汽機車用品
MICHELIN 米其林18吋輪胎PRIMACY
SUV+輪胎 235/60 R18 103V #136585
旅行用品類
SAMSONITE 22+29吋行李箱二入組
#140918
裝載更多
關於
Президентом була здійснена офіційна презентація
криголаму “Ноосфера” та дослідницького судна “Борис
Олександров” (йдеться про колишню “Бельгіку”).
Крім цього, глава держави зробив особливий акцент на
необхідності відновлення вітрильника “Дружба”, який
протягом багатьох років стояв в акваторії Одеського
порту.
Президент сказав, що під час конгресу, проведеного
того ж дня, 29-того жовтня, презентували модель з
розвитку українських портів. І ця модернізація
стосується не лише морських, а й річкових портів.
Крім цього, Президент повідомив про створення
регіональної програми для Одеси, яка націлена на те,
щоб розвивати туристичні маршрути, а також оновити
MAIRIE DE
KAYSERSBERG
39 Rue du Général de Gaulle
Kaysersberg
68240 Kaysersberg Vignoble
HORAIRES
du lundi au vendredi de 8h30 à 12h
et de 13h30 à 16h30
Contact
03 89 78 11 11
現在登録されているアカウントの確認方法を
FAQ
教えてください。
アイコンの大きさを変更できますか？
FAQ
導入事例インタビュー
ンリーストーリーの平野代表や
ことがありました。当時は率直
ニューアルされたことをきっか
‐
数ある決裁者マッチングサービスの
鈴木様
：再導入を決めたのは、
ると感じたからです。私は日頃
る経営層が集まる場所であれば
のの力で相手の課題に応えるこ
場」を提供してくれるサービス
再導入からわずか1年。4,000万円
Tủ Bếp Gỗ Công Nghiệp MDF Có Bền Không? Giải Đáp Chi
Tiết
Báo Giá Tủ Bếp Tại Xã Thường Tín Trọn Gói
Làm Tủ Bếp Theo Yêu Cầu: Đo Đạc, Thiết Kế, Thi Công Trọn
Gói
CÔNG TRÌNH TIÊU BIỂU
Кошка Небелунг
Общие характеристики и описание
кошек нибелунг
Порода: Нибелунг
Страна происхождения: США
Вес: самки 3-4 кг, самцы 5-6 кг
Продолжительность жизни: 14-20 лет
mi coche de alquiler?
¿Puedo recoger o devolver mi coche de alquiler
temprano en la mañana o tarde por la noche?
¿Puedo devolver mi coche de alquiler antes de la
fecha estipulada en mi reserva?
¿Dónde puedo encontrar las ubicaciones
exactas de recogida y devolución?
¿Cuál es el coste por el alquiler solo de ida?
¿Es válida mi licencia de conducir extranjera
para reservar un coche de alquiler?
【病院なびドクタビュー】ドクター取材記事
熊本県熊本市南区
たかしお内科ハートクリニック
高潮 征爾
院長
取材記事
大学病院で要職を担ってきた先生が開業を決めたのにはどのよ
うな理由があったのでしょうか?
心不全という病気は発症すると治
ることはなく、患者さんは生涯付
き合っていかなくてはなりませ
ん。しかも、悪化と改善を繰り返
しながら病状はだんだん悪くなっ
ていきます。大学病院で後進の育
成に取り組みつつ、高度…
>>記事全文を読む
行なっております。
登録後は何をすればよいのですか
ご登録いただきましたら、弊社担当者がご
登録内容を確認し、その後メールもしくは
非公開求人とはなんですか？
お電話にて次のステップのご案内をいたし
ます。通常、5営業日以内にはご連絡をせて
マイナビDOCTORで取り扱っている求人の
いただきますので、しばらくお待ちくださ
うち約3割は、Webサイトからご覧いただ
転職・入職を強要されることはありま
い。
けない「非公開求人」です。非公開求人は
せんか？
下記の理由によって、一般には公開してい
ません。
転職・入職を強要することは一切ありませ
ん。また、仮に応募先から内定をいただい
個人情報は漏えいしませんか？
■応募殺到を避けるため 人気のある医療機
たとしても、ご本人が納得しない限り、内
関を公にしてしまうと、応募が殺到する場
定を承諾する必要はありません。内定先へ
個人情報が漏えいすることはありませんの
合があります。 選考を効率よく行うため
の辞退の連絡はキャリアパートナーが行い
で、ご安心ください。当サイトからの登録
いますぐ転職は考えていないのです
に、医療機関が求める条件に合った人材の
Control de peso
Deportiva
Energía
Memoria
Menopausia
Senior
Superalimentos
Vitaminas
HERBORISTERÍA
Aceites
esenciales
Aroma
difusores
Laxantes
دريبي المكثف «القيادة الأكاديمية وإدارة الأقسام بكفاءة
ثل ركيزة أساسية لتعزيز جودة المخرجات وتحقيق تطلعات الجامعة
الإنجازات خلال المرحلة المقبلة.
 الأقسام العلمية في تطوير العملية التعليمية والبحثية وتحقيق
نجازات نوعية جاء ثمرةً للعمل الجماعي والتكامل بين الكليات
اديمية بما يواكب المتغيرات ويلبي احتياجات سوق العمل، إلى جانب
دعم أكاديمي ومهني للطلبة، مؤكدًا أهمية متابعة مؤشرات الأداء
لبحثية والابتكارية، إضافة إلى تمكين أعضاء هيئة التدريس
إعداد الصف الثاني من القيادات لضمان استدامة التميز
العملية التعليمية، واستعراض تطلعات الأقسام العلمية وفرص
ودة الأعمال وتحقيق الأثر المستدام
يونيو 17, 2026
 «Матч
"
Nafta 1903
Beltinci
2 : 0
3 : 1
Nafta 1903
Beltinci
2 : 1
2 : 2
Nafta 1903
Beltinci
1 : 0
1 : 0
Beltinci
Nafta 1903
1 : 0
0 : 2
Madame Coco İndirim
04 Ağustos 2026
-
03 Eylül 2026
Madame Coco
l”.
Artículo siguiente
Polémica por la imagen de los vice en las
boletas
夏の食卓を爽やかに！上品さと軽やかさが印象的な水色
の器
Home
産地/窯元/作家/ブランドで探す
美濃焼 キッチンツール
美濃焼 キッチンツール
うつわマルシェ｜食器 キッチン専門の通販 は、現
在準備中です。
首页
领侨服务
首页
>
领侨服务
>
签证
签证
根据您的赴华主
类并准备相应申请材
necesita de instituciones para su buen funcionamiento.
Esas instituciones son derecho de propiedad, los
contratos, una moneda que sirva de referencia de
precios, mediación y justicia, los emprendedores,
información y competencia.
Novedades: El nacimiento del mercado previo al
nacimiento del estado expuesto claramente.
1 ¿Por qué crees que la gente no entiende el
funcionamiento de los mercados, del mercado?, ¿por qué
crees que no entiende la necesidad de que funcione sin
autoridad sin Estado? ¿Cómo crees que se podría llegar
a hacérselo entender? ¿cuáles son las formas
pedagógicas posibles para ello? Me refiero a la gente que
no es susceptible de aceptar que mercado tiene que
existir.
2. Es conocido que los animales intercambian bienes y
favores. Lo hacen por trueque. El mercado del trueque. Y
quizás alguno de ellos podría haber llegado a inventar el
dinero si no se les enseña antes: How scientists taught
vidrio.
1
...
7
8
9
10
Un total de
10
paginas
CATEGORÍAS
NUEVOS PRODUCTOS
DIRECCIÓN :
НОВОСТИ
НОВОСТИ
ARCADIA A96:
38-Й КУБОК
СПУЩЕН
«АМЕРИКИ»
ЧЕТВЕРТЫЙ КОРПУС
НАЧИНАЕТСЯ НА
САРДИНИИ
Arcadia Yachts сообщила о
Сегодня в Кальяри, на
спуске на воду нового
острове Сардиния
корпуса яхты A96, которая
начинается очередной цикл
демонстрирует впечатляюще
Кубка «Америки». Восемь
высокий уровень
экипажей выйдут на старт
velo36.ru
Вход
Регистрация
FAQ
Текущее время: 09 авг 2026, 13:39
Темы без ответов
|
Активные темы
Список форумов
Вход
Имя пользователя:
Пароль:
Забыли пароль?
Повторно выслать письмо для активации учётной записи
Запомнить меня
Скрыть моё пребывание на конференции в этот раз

::::

EXERCISE INSTRUCTIONS
What lines above contain the word "para"? Please copy each one.

PROBLEM SOLUTION
para reservar un coche de alquiler?
necesita de instituciones para su buen funcionamiento.
pedagógicas posibles para ello? Me refiero a la gente que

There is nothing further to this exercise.